Data entries:
= = = =

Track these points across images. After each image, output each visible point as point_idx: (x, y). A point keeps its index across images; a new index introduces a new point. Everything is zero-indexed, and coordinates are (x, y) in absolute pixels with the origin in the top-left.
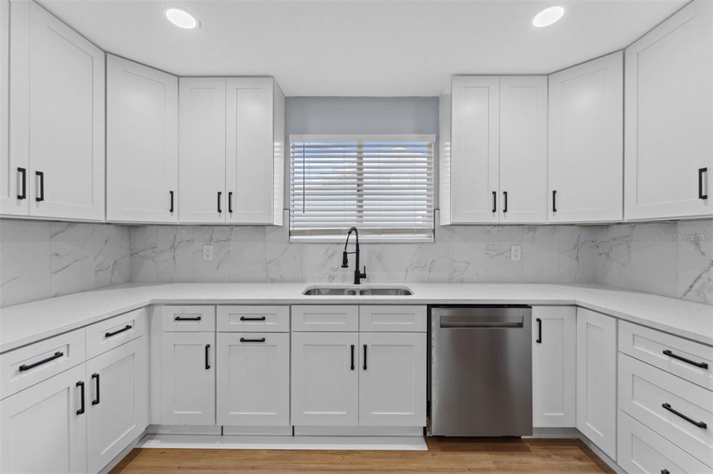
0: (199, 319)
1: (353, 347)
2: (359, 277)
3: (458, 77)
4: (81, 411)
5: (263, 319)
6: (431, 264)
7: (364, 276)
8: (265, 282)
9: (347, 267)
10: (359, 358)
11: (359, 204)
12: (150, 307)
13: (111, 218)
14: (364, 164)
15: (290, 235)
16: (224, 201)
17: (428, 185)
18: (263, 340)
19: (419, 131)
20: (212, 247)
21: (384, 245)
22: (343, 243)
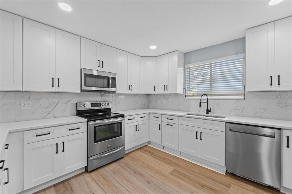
0: (158, 117)
1: (197, 132)
2: (208, 111)
3: (248, 30)
4: (136, 131)
5: (172, 119)
6: (243, 109)
7: (210, 111)
8: (178, 111)
9: (201, 107)
10: (199, 136)
11: (211, 85)
12: (149, 113)
13: (143, 93)
14: (213, 70)
15: (185, 96)
16: (166, 87)
17: (243, 75)
18: (172, 125)
19: (237, 53)
20: (164, 100)
21: (220, 100)
22: (199, 99)
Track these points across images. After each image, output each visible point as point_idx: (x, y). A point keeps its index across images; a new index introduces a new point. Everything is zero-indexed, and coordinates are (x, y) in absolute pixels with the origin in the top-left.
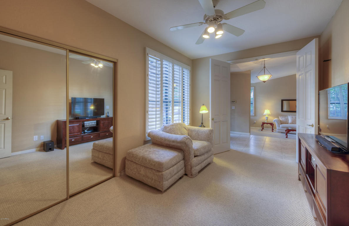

= = = =

WORK TASK: From the records above, transcribe without alteration every line from the one with "12: (150, 307)" to the one with "21: (384, 245)", inclusive.

WRITTEN ANSWER:
12: (150, 307)
13: (111, 218)
14: (364, 164)
15: (290, 235)
16: (224, 201)
17: (428, 185)
18: (263, 340)
19: (419, 131)
20: (212, 247)
21: (384, 245)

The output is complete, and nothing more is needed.